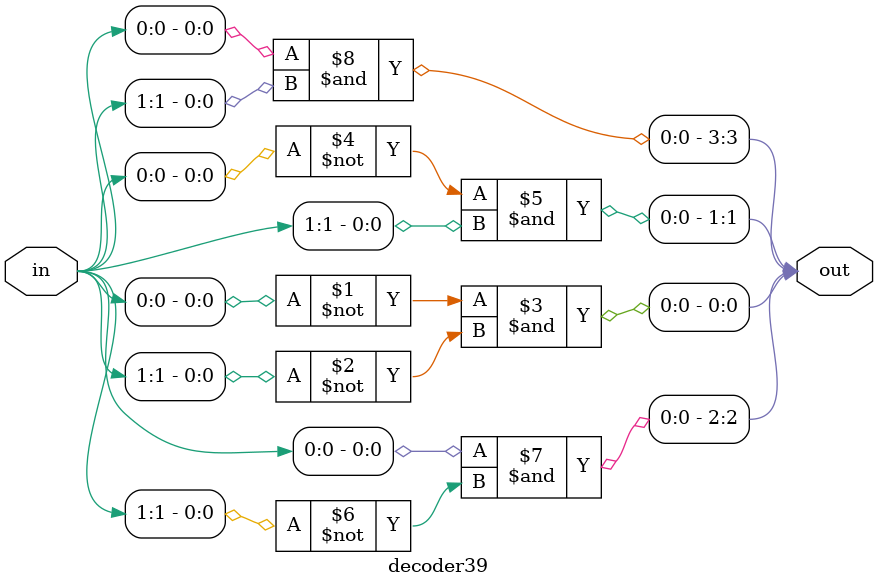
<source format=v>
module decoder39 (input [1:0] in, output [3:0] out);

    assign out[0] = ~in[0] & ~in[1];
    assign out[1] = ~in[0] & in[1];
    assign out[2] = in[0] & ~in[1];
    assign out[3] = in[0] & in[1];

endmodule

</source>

▶ _WHAT YOU HAVE TO DO_
Would you mind transcribing the material exactly, without the pictures?

▶ _RESULT FOR THIS EXERCISE_
<source format=v>
module decoder39 (input [1:0] in, output [3:0] out);

    assign out[0] = ~in[0] & ~in[1];
    assign out[1] = ~in[0] & in[1];
    assign out[2] = in[0] & ~in[1];
    assign out[3] = in[0] & in[1];

endmodule

</source>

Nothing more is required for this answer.